We were traveling between the western Ugandan towns of Kasese and Fort Portal, flying down the road in our shared taxi car, when we noticed it. What I first saw was a pile of green clothing, which matched the uniforms worn by the students walking along the road. The heap of clothing was laying in the middle of the road, and my first thought was That can’t be a kid… no one would leave a child lying in the middle of the street. Jon said the first thing he noticed was a huge group of kids running towards the pile of clothing.

As our car neared the spot, it became apparent that it was a child in the street – a boy about 6 or 7 years old.  We stopped the car just as a woman ran into the street and picked him up.  He was completely limp in her arms, and bleeding profusely.

She brought him to the side of the road, and when she laid him down, he started to cry out for his mother.  I breathed a huge sigh of relief – I had been almost certain that he was dead.

What to produce:
From the roadside account above, list every action the woman performs.

Given data:
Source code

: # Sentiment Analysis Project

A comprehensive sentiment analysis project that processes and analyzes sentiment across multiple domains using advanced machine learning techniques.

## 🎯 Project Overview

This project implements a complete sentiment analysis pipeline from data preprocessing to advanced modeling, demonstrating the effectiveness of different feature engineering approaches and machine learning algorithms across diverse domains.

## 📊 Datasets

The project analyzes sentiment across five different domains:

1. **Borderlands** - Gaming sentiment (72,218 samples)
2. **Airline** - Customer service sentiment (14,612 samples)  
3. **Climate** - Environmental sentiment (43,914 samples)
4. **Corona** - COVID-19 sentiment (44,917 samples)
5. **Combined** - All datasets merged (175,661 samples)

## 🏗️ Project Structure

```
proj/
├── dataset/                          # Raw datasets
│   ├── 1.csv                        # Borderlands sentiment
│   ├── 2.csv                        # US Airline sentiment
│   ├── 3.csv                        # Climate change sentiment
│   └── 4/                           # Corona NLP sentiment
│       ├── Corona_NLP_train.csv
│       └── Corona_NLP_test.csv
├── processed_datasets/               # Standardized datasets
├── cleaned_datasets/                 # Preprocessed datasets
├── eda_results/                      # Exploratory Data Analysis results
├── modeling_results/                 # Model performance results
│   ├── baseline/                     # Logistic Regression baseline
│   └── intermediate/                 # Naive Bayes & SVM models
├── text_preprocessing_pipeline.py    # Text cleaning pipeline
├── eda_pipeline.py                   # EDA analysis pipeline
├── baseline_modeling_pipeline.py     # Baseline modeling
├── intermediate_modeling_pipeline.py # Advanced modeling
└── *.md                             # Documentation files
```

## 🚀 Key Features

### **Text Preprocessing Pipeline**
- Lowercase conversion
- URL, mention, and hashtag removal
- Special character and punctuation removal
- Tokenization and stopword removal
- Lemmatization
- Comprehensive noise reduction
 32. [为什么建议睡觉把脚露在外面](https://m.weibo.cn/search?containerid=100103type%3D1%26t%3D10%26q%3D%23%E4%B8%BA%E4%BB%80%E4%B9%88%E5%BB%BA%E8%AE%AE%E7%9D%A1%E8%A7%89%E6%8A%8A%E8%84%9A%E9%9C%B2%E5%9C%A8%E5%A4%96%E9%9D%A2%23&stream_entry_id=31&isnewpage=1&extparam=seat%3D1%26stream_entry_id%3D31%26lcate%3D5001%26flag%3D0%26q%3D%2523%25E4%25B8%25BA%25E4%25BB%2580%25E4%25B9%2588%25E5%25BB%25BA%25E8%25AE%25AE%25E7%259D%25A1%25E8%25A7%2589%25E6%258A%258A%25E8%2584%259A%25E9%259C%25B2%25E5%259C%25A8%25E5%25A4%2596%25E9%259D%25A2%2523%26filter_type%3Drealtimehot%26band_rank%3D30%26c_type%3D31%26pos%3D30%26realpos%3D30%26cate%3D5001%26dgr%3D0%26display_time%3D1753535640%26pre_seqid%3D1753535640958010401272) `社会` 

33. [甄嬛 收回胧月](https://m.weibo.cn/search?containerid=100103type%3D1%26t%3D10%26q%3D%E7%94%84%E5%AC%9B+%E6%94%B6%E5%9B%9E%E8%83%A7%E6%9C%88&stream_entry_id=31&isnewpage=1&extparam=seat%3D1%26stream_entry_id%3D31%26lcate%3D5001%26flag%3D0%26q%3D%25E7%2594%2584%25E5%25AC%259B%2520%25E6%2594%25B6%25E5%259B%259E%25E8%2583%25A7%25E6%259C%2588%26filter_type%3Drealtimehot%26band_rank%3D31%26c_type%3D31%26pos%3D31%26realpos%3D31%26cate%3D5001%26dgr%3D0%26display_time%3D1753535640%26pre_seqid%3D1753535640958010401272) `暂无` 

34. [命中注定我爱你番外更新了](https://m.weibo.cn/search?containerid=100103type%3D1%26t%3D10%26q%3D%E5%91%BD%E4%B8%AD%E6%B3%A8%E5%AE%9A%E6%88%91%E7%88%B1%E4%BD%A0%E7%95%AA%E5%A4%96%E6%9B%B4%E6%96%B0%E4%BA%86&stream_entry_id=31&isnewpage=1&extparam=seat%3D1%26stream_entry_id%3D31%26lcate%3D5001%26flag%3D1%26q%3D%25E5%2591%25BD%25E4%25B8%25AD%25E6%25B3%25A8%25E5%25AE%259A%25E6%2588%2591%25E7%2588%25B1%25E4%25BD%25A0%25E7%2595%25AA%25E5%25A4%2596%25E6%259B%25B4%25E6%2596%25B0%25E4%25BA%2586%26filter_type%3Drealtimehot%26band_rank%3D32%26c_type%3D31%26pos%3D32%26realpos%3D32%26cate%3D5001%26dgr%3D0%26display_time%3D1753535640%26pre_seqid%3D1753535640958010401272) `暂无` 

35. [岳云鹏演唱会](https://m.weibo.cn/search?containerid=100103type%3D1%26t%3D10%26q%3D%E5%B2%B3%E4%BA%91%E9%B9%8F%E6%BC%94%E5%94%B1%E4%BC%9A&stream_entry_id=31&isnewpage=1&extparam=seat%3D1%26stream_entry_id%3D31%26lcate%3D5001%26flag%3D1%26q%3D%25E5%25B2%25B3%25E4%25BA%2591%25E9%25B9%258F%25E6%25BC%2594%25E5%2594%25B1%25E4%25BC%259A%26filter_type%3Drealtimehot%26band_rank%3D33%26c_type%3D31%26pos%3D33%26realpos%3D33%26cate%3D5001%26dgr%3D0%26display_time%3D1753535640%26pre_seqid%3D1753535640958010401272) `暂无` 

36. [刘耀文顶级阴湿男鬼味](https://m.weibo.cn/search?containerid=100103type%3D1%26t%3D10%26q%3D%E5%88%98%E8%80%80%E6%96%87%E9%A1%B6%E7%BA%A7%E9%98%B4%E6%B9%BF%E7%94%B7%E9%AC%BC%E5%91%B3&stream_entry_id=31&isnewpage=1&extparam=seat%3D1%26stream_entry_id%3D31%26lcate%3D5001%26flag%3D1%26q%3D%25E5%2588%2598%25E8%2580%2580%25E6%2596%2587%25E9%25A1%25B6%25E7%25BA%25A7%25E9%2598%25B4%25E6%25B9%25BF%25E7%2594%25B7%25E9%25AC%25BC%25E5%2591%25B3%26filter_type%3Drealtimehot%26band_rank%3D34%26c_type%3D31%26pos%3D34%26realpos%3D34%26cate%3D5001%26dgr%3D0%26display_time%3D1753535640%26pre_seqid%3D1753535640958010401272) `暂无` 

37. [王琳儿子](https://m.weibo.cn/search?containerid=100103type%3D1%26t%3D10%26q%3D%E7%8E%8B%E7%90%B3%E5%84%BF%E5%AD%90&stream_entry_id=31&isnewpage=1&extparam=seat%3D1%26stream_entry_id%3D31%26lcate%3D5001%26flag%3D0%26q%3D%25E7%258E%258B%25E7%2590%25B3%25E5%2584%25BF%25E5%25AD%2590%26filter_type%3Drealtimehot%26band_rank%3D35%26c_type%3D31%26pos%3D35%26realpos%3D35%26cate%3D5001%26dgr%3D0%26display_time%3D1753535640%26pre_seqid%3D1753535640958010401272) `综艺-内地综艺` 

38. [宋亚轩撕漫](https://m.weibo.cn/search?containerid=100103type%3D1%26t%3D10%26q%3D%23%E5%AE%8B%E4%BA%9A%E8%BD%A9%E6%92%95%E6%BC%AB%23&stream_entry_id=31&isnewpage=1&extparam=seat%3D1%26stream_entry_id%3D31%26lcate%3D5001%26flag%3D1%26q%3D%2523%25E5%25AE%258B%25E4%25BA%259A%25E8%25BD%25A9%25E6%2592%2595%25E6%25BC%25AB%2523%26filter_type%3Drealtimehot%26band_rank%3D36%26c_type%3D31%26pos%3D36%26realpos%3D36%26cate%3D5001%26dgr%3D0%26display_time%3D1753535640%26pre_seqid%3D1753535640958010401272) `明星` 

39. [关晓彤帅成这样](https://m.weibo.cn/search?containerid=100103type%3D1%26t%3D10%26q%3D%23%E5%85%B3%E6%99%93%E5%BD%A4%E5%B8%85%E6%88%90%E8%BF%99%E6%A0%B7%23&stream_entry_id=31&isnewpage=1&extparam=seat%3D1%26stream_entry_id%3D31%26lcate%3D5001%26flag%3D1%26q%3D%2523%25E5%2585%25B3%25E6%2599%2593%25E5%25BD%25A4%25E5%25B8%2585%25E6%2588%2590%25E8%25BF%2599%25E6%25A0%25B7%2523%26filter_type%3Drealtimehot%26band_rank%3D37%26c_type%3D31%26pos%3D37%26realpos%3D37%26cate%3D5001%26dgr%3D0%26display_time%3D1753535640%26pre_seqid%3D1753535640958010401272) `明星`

Answer section:
- She ran into the street.
- She picked the boy up.
- She brought him to the side of the road.
- She laid him down.